*TEXT BLOCK*.
☆ ☆ ☆ ☆ ☆
On Wed, Jul 1, 2020 at 9:36 AM Michael Orlitzky <m...@gentoo.org> wrote:
>
> On 2020-06-30 12:22, Matthew Thode wrote:
> >
> > I'd like to suggest allowing only approved variables in the build
> > environment, having portage unset all variables and setting only what is
> > needed (or configured).
>
> I think this is orthogonal to the problem I'm trying to solve. Even if
> all environment variables had to be whitelisted, ebuilds would still
> need to know how to use them when they happen to be defined.
>

Agree.  I'm not actually certain what that proposal was intended to
convey.  Are we talking about:

1.  Blocking anything that happens to be in the environment when
emerge is run?  (Ie 'CFLAGS="-O2" emerge -1 foo'?)
2.  Blocking any variable at all that isn't whitelisted by an ebuild
or eclass?  (ie CFLAGS in make.conf is ignored unless the ebuild
whitelists it)

I get how environment pollution can cause issues, but #1 is something
we've generally supported for a long time, and it is useful for
troubleshooting/etc or just trying out different things.  Maybe a
FEATURE flag could be used to control it to keep newbs out of trouble,
and you can just as easily pass that in the environment too.
☆ ☆ ☆ ☆ ☆
*PROMPT 1*.
List every date and every time of day that appears in the email.
*PROMPT 2*.
Reproduce the email word for word between "On Wed, Jul" and "needed (or configured).", inclusive.

[Saved entries]
☆ ☆ ☆ ☆ ☆
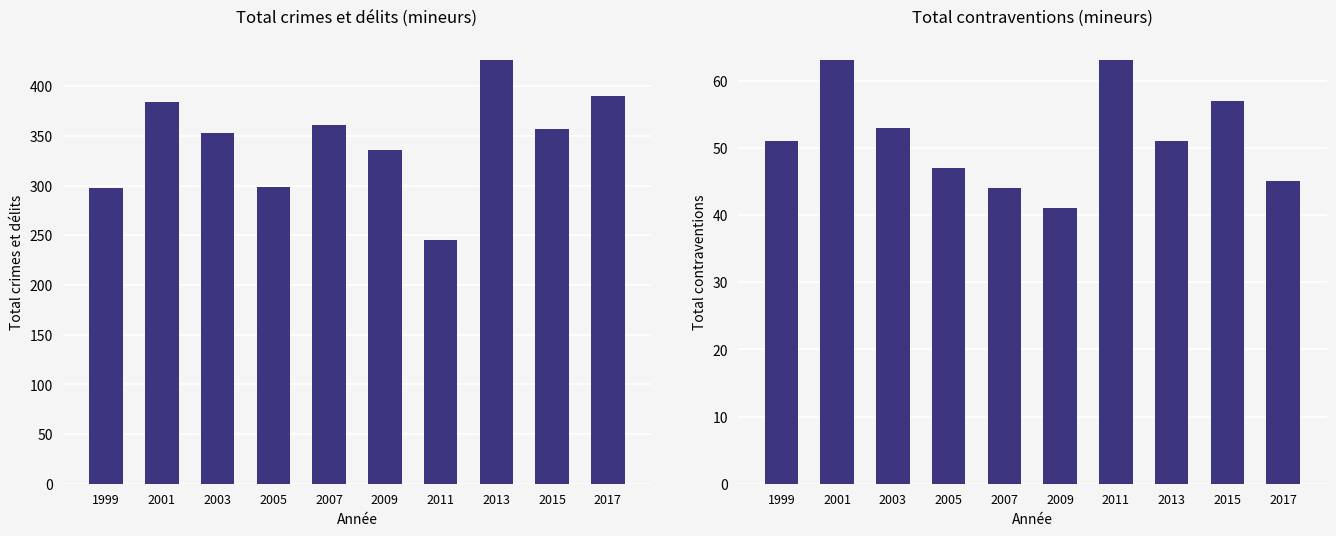

Rank the categories by Total crimes et délits value from highest to lowest.

2013, 2017, 2001, 2007, 2015, 2003, 2009, 2005, 1999, 2011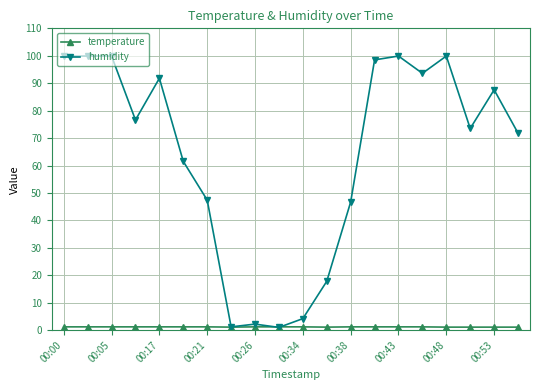

What is the difference between the maximum and minimum values in the temperature series?

0.1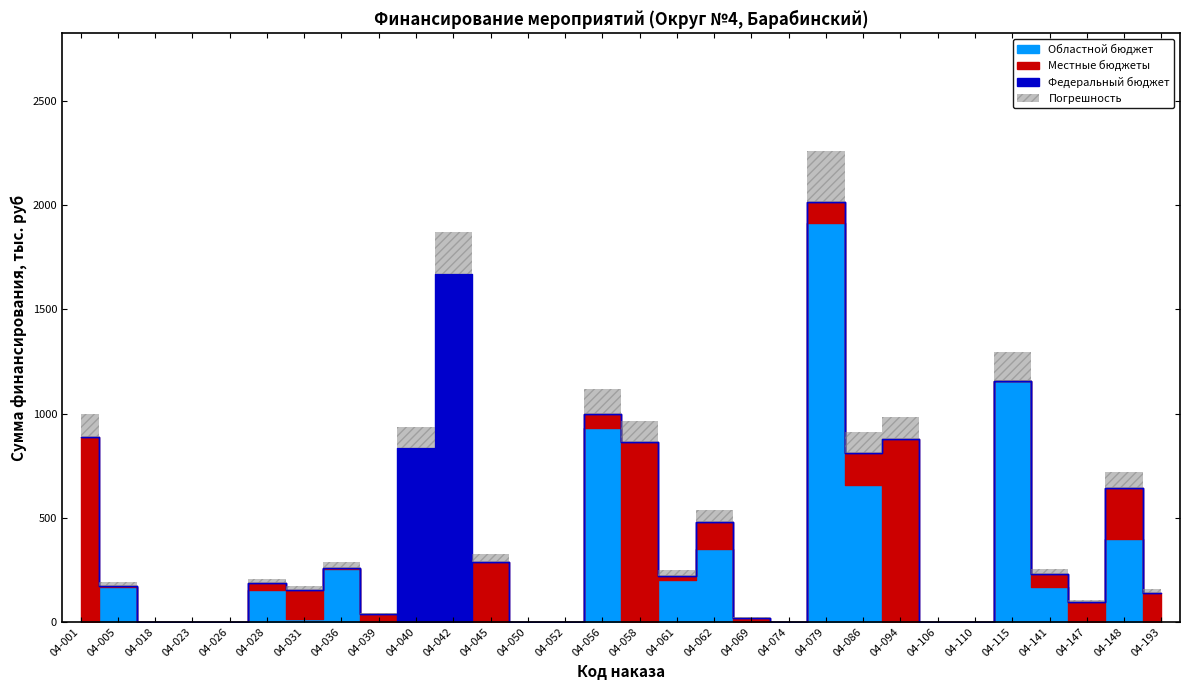

How many interior local peaks does the Федеральный бюджет series have?

1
☆ ☆ ☆ ☆ ☆
*EXPECTED OUTPUT 1*.
Wed, Jul 1, 2020
9:36 AM
2020-06-30
12:22

*EXPECTED OUTPUT 2*.
On Wed, Jul 1, 2020 at 9:36 AM Michael Orlitzky <m...@gentoo.org> wrote:
>
> On 2020-06-30 12:22, Matthew Thode wrote:
> >
> > I'd like to suggest allowing only approved variables in the build
> > environment, having portage unset all variables and setting only what is
> > needed (or configured).